Let's follow the line of logic still further. The basic premise behind dry fasting is this: "A long water fast is good for health, but a short dry fast is even better, and will get you speedier results." The root concept is that it is the condition of being dehydrated that is getting you well, and not the basic liver, kidney, and other bodily functions that are generated over time. Nor is it the sheer quantity of time spent away from negative lifestyle influences. Proponents of dry fasting are essentially saying that the processes known collectively as "detoxification and healing" are sped up under conditions of dehydration. This concept flies in the face of all known physiology, but that fact alone does not make it untrue. If it is true, however, then increasing the rate of dehydration should serve to even further speed the detoxification and healing processes. We know that drinking seawater will kill a person after a few days, and that the person will die from the dehydration resulting from the salt consumption. Instead of dry fasting, why not speed up the dehydration process by fasting on sea water? For the reader's edification, this exact procedure, known as the "salt water fast," has been tried many times, all too often resulting in extreme illness and sometimes in death. But wait, we could speed the dehydration process even further, thus supposedly fostering even speedier detoxification and healing functions within the body. Why not remove the water from seawater, and just eat the remaining salt? (Of course, use only the "good salt.") One ounce of salt is enough to kill most grown men, and the process rarely takes an entire day. On a salt-only fast, the healing had better proceed very rapidly indeed, as life in the fast lane will be short and not at all sweet.

If you don't feel like yourself, and you want to undergo a short fast, by all means do so. Skip a meal, or skip eating for an entire day, and get some rest. Whether you drink water or choose not to drink during a short fast is inconsequential to the outcome of the fast. Millions of Jews fast for one day per year on Yom Kippur, and many other religions include fast days. Skipping food and water, even for a very short while, opens doors of perception. But if you are suffering from serious illness or have other reasons for undergoing a long fast, let it be a water fast, and get proper professional supervision. While most fasts are uneventful, things can go wrong during a fast, and when they do, you want to have an experienced supervisor's input to set you straight. Like playing Russian Roulette, dry fasting is simply not a safe practice. Dehydration puts your kidneys at tremendously increased risk of shutting down, and once they do that, only the luck of the draw will determine if the hospital crew can get your kidneys functioning again.

Some proponents of dry fasting say that water is not needed when fasting, as you access plenty of water from the body fat you lose.
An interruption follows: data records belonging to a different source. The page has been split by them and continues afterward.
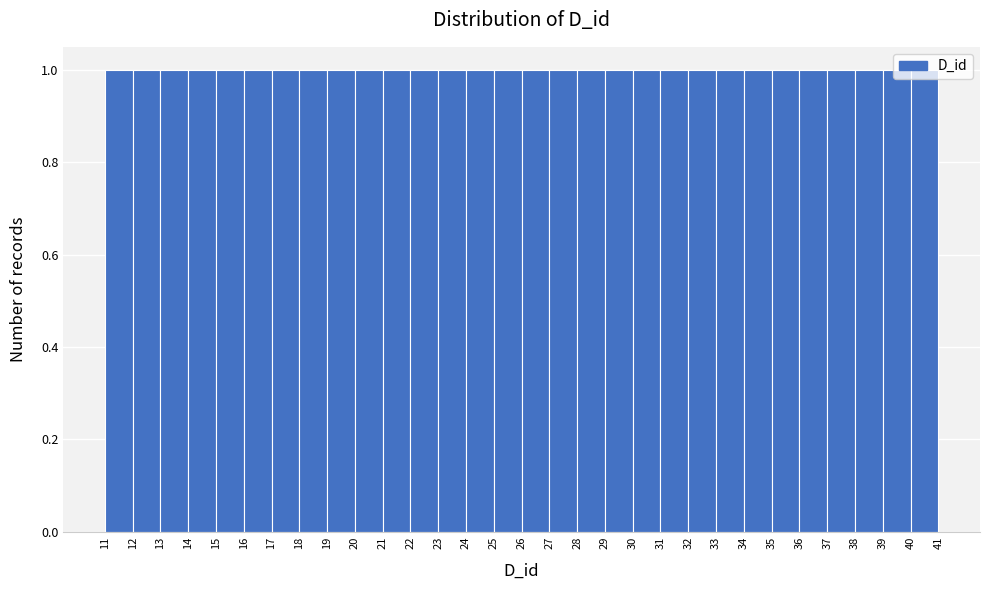

Reading left to right, list every bar in this chart as the range it spans on the x-axis followed by its height. The values are not printed on the chart, so give them approximately, as read against the axis.

11 to 12: 1
12 to 13: 1
13 to 14: 1
14 to 15: 1
15 to 16: 1
16 to 17: 1
17 to 18: 1
18 to 19: 1
19 to 20: 1
20 to 21: 1
21 to 22: 1
22 to 23: 1
23 to 24: 1
24 to 25: 1
25 to 26: 1
26 to 27: 1
27 to 28: 1
28 to 29: 1
29 to 30: 1
30 to 31: 1
31 to 32: 1
32 to 33: 1
33 to 34: 1
34 to 35: 1
35 to 36: 1
36 to 37: 1
37 to 38: 1
38 to 39: 1
39 to 40: 1
40 to 41: 1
Fasters convert (lose) about two pounds of fat per week into fuel, and fat is about five percent water, by weight, meaning that losing two pounds of fat makes available less than two ounces of water during an entire week of dry fasting. Consider that medical science suggests that we require more than two hundred times that amount, and you can hopefully understand my concerns. Most fasters, when simply following their instincts to drink as much as they care for, consume between fifty to one hundred ounces of water per day. Apparently, people just like to believe in miracles. One supporter of dry fasting suggested that three days of dry fasting will undo years of negative lifestyle habits. Another said, "If five days of dry fasting are good, ten days are even better." Like eating salt or drinking urine, short periods of dry fasting is survivable, but not recommended as a health practice. I've been asked many times, "How long can a person go without drinking water?" I for one do not wish to find out, as the risk of permanent kidney damage and other bodily harm is simply not worth any potential information we might glean, and health can be regained in far more sane fashion through water fasting. For optimal results and to insure maximal safety, stay hydrated when choosing to fast.